More and more cases of fraud and corruption are coming to light in the reconstruction of Iraq. The Defense Department’s Inspector General tells USA Today that he’s investigating 223 cases — an 18-percent increase from a year ago.

The Special Inspector General for Iraq Reconstruction, Stuart Bowen, told Federal News Radio, he attributes the increased caseload to the “forensic financial initiative that we began 18 months ago. It’s an interagency effort, part of a Congressional mandate we were given. And it has just in the last six months, virtually doubled our workload.”

Bowen explained that Iraq had been “exclusively a cash environment for the first five years of the reconstruction program.” Now, as that cash has come back to the United States, his office has been able to track it.

(W)e have auditors and investigators working together with IRS agents and others. From the Defense Criminal Investigative Service and the Army criminal investigative division and as a result, this multipurpose team has been able to piece together cases that we otherwise, individually, could not have come up with.

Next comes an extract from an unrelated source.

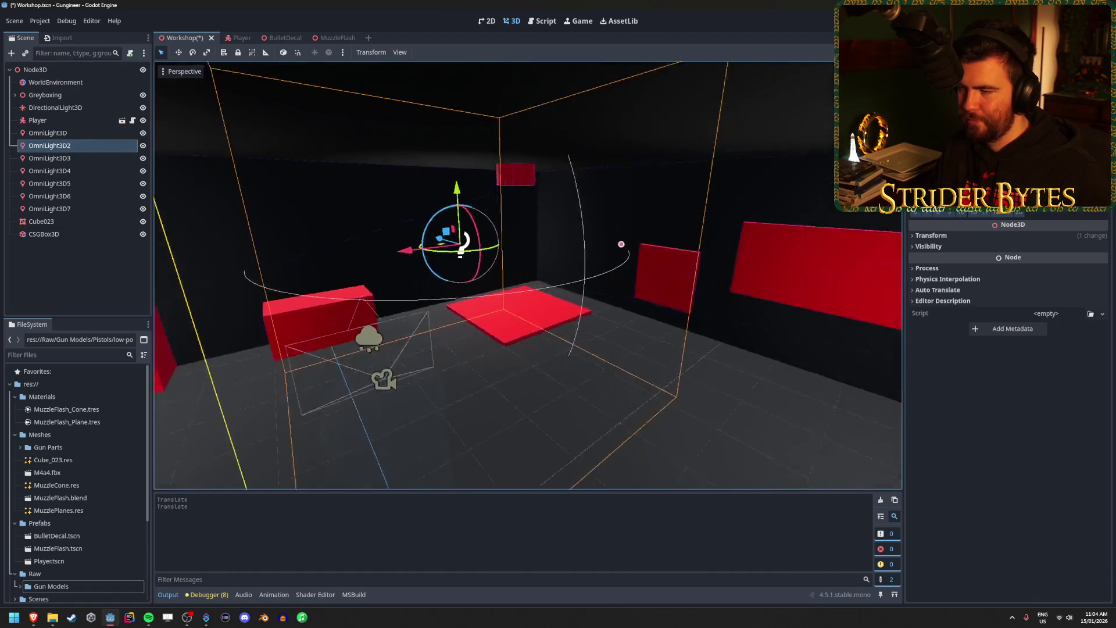
key("g")
key("z")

The cases now run from tens of thousands of dollars up into the millions, but Bowen said that’s not where the biggest losses are. The Commission on Wartime Contracting in Iraq and Afghanistan, “is exactly correct in identifying waste as the chief culprit of loss of U.S. taxpayer dollars in Iraq,” said Bowen. “Fraud is egregious, but it’s not where the big money is. Because of the security problem, because of corruption on the Iraqi front, because of constant change in programs and plans, U.S. taxpayer dollars were wasted. Billions.”

Bowen said he has estimated four to five billion dollars have been lost to waste over the last six years. “That’s unacceptable even in a difficult situation like Iraq.”

He said what both he and the commission are focused on now is “not just the fact of that waste, but how do we fix it.”

My proposal in a recent report that my office has issued is to create an entity within the United States government that has the responsibility and the capacity to plan and execute a contingency relief and reconstruction operation and be accountable. We don’t have that today.

The SIGIR has produced five lessons learned reports over the last five years based on work done in Iraq. At this point, some of those lessons are being applied in Afghanistan. But, said Bowen, they can be applied better.